### Teks yang Diberikan:
* * * * *

Judul makalah itu mengacu,
tentu saja, pada tercapainya tujuan belajar bahasa pada tingkat CALP. Mengapa?
Karena belajar dengan diskusi mengandaikan "penguasaan bahasa" sudah
terpenuhi. Pada tingkat CALP ini, pada
umumnya kursus-kursus bahasa Indonesia bagi orang asing menuntut tercapainya
profil kompetensi : (1) mampu berbicara tentang topik-topik tertentu sesuai
dengan bidang minatnya dengan bahasa Indonesia yang baik dan benar; (2) mampu
mendengarkan pembicaraan dalam seminar, mendengarkan berita-berita dari radio
dan televisi; (3) mampu membaca teks-teks asli (di majalah, atau surat kabar,
terutama untuk memahami ide-ide yang ada di dalamnya), dan (4) mampu
mengungkapkan gagasannya secara tertulis dalam bentuk karangan ilmiah. Jika
pembelajaran pada tingkat BICS si belajar masih lebih berkutat pada penguasaan
bahasa sebagai bekalnya, maka tekanan pembelajaran pada tingkat CALP
lebih-lebih pada bagaimana dengan bekal bahasanya itu ia dapat memahami dan
mengungkapkan idenya kepada mitra diskusi. Ini tidak berarti bahwa bekal
bahasanya sudah dikuasainya secara sempurna. Si belajar masih tetap mempelajari
bahasanya, tetapi boleh dikatakan sudah pada tingkat
"menyempurnakan/memperbaiki".
3.
Diskusi sebagai Salah Satu Bentuk
Pembelajaran Bahasa Asing
Istilah diskusi di sini
berupa suatu konstruk yang oleh penulis diisi pengertian yang sedikit berbeda
dengan istilah diskusi dalam kaitannya dengan debat, dan diskusi dalam
kaitannya dengan bentuk pembelajaran pada umumnya. Pengertian umum diskusi
adalah membicarakan suatu masalah oleh para peserta diskusi dengan tujuan untuk
menemukan pemecahan yang paling baik berdasarkan berbagai masukan. Sebaliknya,
debat adalah pembicaraan tentang suatu masalah dengan tujuan untuk memenangkan
atau mempertahankan pendapat yang dimiliki oleh peserta debat. Sangat mungkin,
pendapat yang dimenangkan bukan yang terbaik.
Diskusi sebagai suatu
bentuk pembelajaran umum adalah suatu cara pembelajaran di mana peserta didik
(murid, mahasiswa) mendiskusikan (membicarakan, mencari jawaban bersama) dengan
cara saling memberikan pendapatnya, kemudian disaring untuk ditemukan
kesimpulan. Tentu saja persyaratan terjadinya pembelajaran dengan diskusi
adalah bahwa bahasa benar-benar sudah sangat dikuasai oleh peserta didik. Guru tidak lagi memberikan perhatian pada
bahasa, melainkan pada isi atau materi diskusi.

* * * * *

### Data yang Ditampilkan:

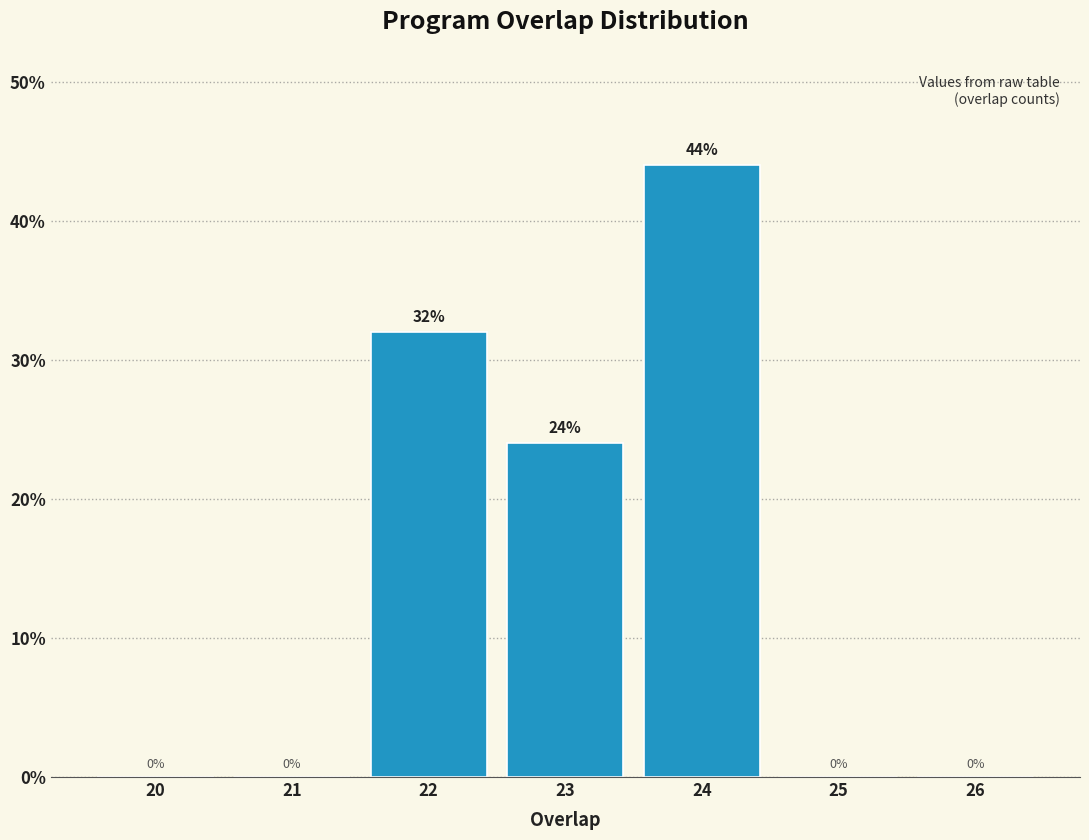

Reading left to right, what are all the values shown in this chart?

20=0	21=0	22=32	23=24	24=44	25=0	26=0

* * * * *

Ringkaslah paragraf dalam teks yang diberikan yang diawali dengan kata "Istilah diskusi di sini" menjadi daftar poin singkat yang tetap memuat fakta-fakta utamanya.

- Penulis memakai istilah diskusi sebagai konstruk dengan pengertian yang sedikit berbeda dari diskusi dalam kaitannya dengan debat dan dari diskusi sebagai bentuk pembelajaran pada umumnya.
- Secara umum, diskusi adalah pembicaraan suatu masalah oleh para peserta untuk menemukan pemecahan terbaik berdasarkan berbagai masukan.
- Debat adalah pembicaraan tentang suatu masalah dengan tujuan memenangkan atau mempertahankan pendapat peserta.
- Dalam debat, pendapat yang dimenangkan sangat mungkin bukan yang terbaik.